We purchased this extremely rare ZoLO toy set at the Contemporary Art Center in Cincinnati, Ohio in 1987. As designers, we recognized this as another example of 80s design as valid as the concepts and products being created by Ettore Sottssass and the group of Milanese artists referred to as Memphis. These were industrial designers who in essence re-invented what we considered Modern Design. The movement marked the end of the 20th century. Revered mid-century modern designer, George Nelson said in 1983, “Memphis is not in any atlas. It is a state of the soul, the soul at the end of the 20th century. If you didn’t know that the 20th century has a soul now you know.” True, Byron Glaser and Sandra Higashi, the creators of ZoLO were not among Sottssass, Matteo Thun, Peter Shire, George Sowden, Michele De Lucchi, Nathalie du Pasquier, Marco Zannini, … but their colorful, eccentric, pop, cutting edge toy emerged from the influences of that new international design called Memphis.

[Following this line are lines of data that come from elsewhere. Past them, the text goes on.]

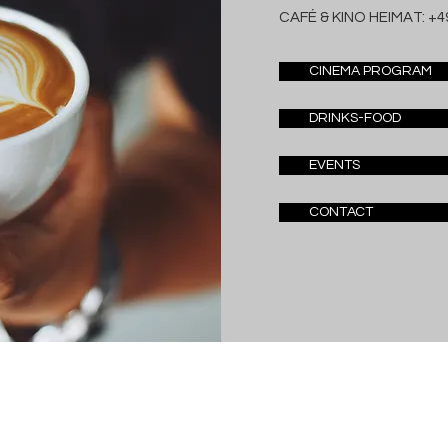
CAFÉ & KINO HEIMAT:
+49
CINEMA PROGRAM
DRINKS-FOOD
EVENTS
CONTACT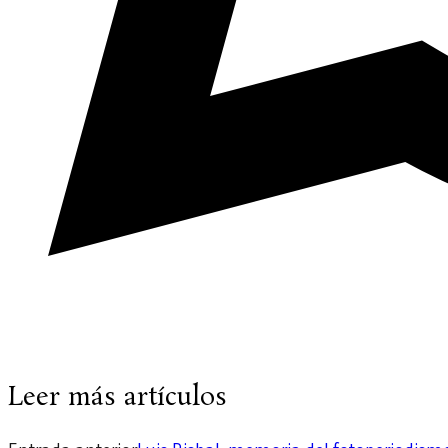
Leer más artículos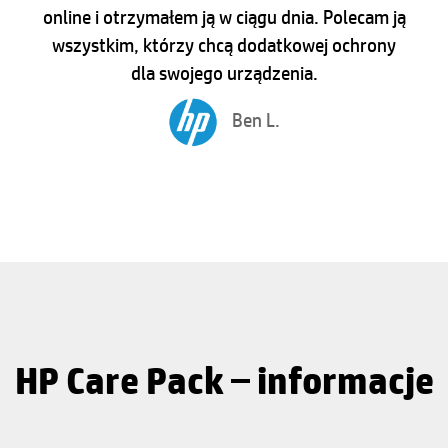
online i otrzymałem ją w ciągu dnia. Polecam ją
wszystkim, którzy chcą dodatkowej ochrony
dla swojego urządzenia.
Ben L.
HP Care Pack – informacje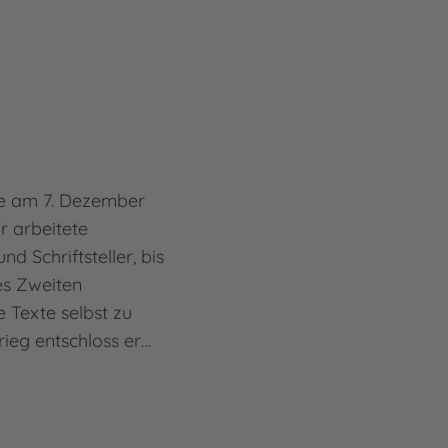
de am 7. Dezember
r arbeitete
nd Schriftsteller, bis
es Zweiten
 Texte selbst zu
rieg entschloss er…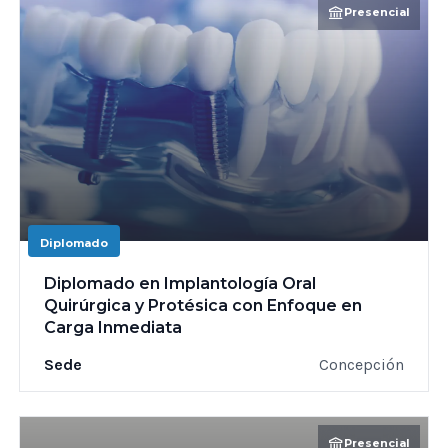
Presencial
Diplomado
Diplomado en Implantología Oral
Quirúrgica y Protésica con Enfoque en
Carga Inmediata
Sede
Concepción
Presencial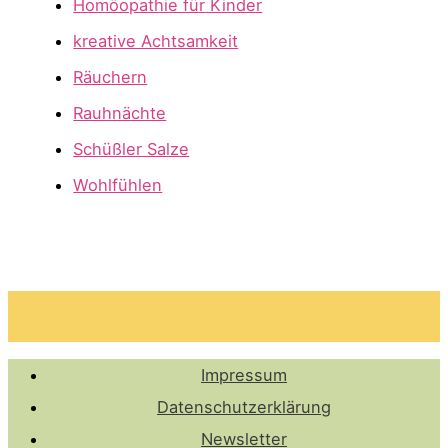
Homöopathie für Kinder
kreative Achtsamkeit
Räuchern
Rauhnächte
Schüßler Salze
Wohlfühlen
Impressum
Datenschutzerklärung
Newsletter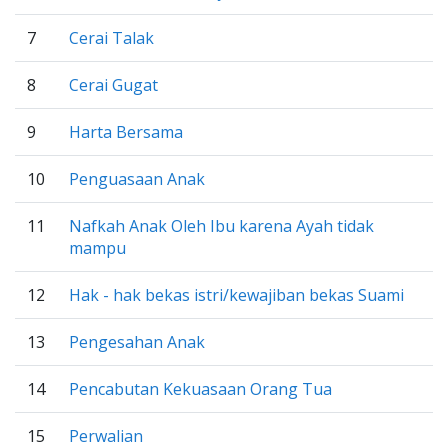
7
Cerai Talak
8
Cerai Gugat
9
Harta Bersama
10
Penguasaan Anak
11
Nafkah Anak Oleh Ibu karena Ayah tidak
mampu
12
Hak - hak bekas istri/kewajiban bekas Suami
13
Pengesahan Anak
14
Pencabutan Kekuasaan Orang Tua
15
Perwalian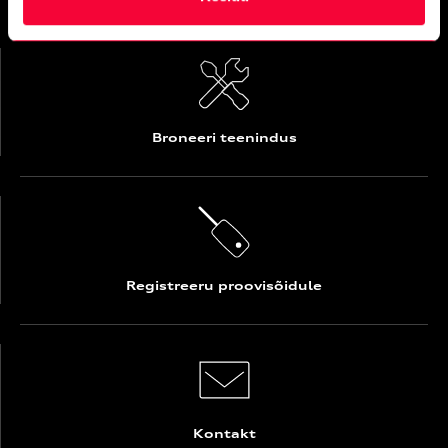
Broneeri teenindus
Registreeru proovisõidule
Kontakt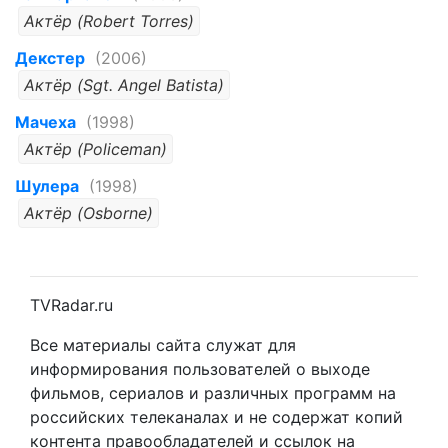
Актёр (Robert Torres)
Декстер
(2006)
Актёр (Sgt. Angel Batista)
Мачеха
(1998)
Актёр (Policeman)
Шулера
(1998)
Актёр (Osborne)
TVRadar.ru
Все материалы сайта служат для
информирования пользователей о выходе
фильмов, сериалов и различных программ на
российских телеканалах и не содержат копий
контента правообладателей и ссылок на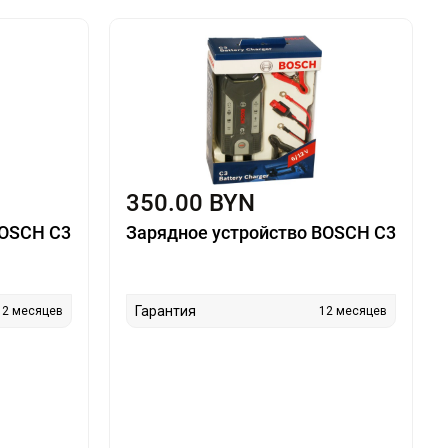
350.00 BYN
BOSCH C3
Зарядное устройство BOSCH C3
Гарантия
12 месяцев
12 месяцев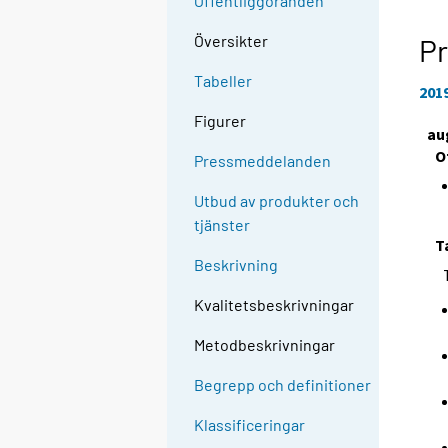
Offentliggöranden
Översikter
Pr
Tabeller
201
Figurer
au
O
Pressmeddelanden
Utbud av produkter och
tjänster
T
Beskrivning
Kvalitetsbeskrivningar
Metodbeskrivningar
Begrepp och definitioner
Klassificeringar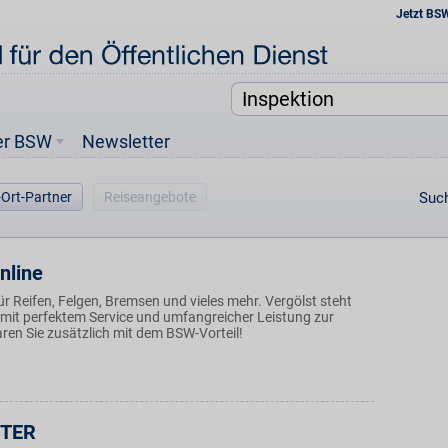
Jetzt BS
er BSW
Newsletter
-Ort-Partner
Reiseangebote
Such
nline
für Reifen, Felgen, Bremsen und vieles mehr. Vergölst steht
mit perfektem Service und umfangreicher Leistung zur
ren Sie zusätzlich mit dem BSW-Vorteil!
TER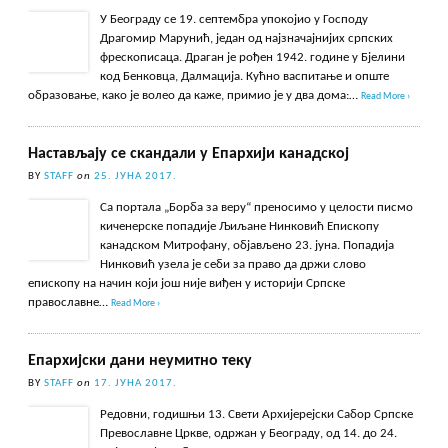
У Београду се 19. септембра упокојио у Господу
Драгомир Марунић, један од најзначајнијих српских
фрескописаца. Драган је рођен 1942. године у Бјелини
код Бенковца, Далмација. Кућно васпитање и опште
образовање, како је волео да каже, примио је у два дома:…
Read More ›
Настављају се скандали у Епархији канадској
BY
STAFF
on
25. ЈУНА 2017.
Са портала „Борба за веру“ преносимо у целости писмо
киченерске попадије Љиљане Нинковић Епископу
канадском Митрофану, објављено 23. јуна. Попадија
Нинковић узела је себи за право да држи слово
епископу на начин који још није виђен у историји Српске
православне…
Read More ›
Епархијски дани неумитно теку
BY
STAFF
on
17. ЈУНА 2017.
Редовни, годишњи 13. Свети Архијерејски Сабор Српске
Превославне Цркве, одржан у Београду, од 14. до 24.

This original ZoLO was handcrafted in 1986, hand carved and hand painted, each box was a work of art but also contained the resources for imaginative works of art. The exterior sleeve states: “Lurking within this box are 50 twisty, twirly, squiggly, wiggly, knobby, blobby, and polka-dotty handmade wooden pieces waiting to be put together. Just release your imagination, and ZoLO will go wild.” “ZoLO can be anything you want it to be. Just open your mind, feel from your heart and discover the world of ZoLO.” We also have the original tri-fold postcard to be sent back to the Old Chelsea Station, NY postal address. It was included to gather a data base “as part of their continuing effort to develop products that inspire the hearts and minds” from the recipients including their contact information, “livelihood, amusements, favorite playthings, three wishes, comments & doodles.” It was obvious the creators were impassioned and having fun!
This, ZoLo “Designed by Raw Materials” is in excellent vintage condition. It is proto-typical.The original printed die cut cardboard sleeve still slips over the plywood box. The original makers attempted to clean up their still rough cut boxes with wood putty to mask the nails that hold the box together, note, this is original, not a repair. We count 55 pieces, including the fiber material drawstring bag which stores the smaller pieces. It was “played with” less than a hand full of times by us. The latex rubber on one piece has dried out over time, naturally and one curved connector was carefully repaired. This sculptural plaything is extraordinary, rare indeed, especially in its condition and completeness!